How Do Car Accidents Impact Insurance Rates?

How Do Car Accidents Impact Insurance Rates?

Feeling hesitant about contacting your insurance company after an accident is understandable. Most drivers make the assumption that filing any kind of claim with their insurer will automatically result in higher premiums. While this is true in some cases, how car accidents impact insurance rates really depend on specific state and provider rules.

A 2015 study by insuranceQuotes.com found that drivers who make just one claim could end up paying an average of 41 percent more for their car insurance – this is usually the case for single claims of $2,000 or higher. The average U.S. auto insurance premium is $815 and this would equate to an increase of $335 per year. Drivers who make two claims in one year can expect an increase of more than 90 percent.

Fortunately, if the accident was not your fault then your payments should not be affected to such an extreme extent. Minor accidents and fender benders may not automatically cause an increase, especially if you have a long history of safe driving. This may also be the case when it comes to fault. If you were not at fault in the accident, there is the possibility that your rate could remain the same.

Some insurance policies include accident forgiveness for your first violation or claim. If you’ve just had your first accident and your insurer provides accident forgiveness, you do not have to worry about a rate hike. Review the details of your policy or call your provider to find out if you are protected by this clause.

In general, states with stricter insurance regulations seem to have larger rate spikes after an accident. This is because laws mandate that insurance premiums be based solely on a handful of factors. In California, for example, a driver’s premiums are based on driving safety record, miles driven per year, and years of driving experience. If you get into an accident, your driving record does not help you, leaving insurers only two factors for determining your rates. However, states like Maryland allow insurers to include many factors in deciding rates such as gender, age, occupation, credit score, etc.

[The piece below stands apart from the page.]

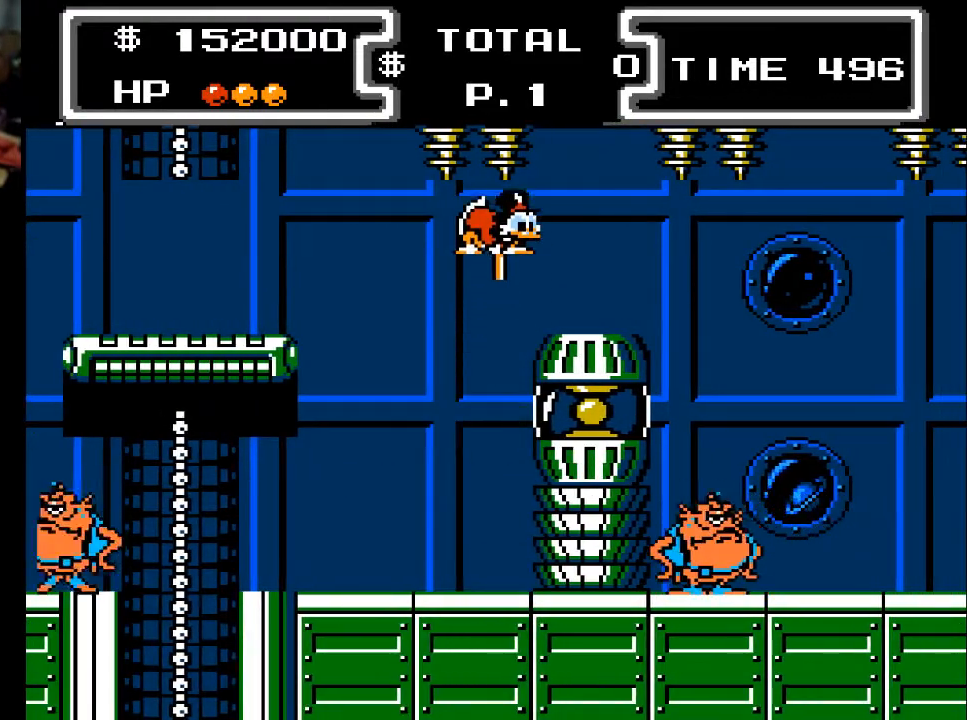
{"buttons": ["X", "DPAD_DOWN"], "events": [[133, "X", "up"], [267, "DPAD_RIGHT", "down"], [333, "DPAD_RIGHT", "up"], [467, "X", "down"]]}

When it comes to how long drivers will have to pay increased premiums, there is no exact answer. These payments also vary by insurers and state, but here are some general guidelines:

  • Minor tickets – Moving and non-moving violations aren’t likely to impact your premiums too much. However, if you receive a second ticket, you could see a 3 to 10 percent increase to your premium. A third ticket could result in an additional 10 to 15 percent increase. Repeat offenders with a history of bad driving can expect to see the worst penalties. Traffic violation tickets will usually stay on your record for three years from the date that you are convicted.
  • Major tickets – One major ticket can cause a big increase to your monthly payment, possibly for the next two to five years. It is not uncommon for one major ticket to result in a 10 to 50 percent increase, while subsequent tickets will result in even higher percentages.
  • Car accidents – If you have an at-fault accident within a six-year period, your rates are unlikely to be affected, but you should consult with your insurer to confirm. If you get into a second accident, you could experience increased rates lasting between three to six years.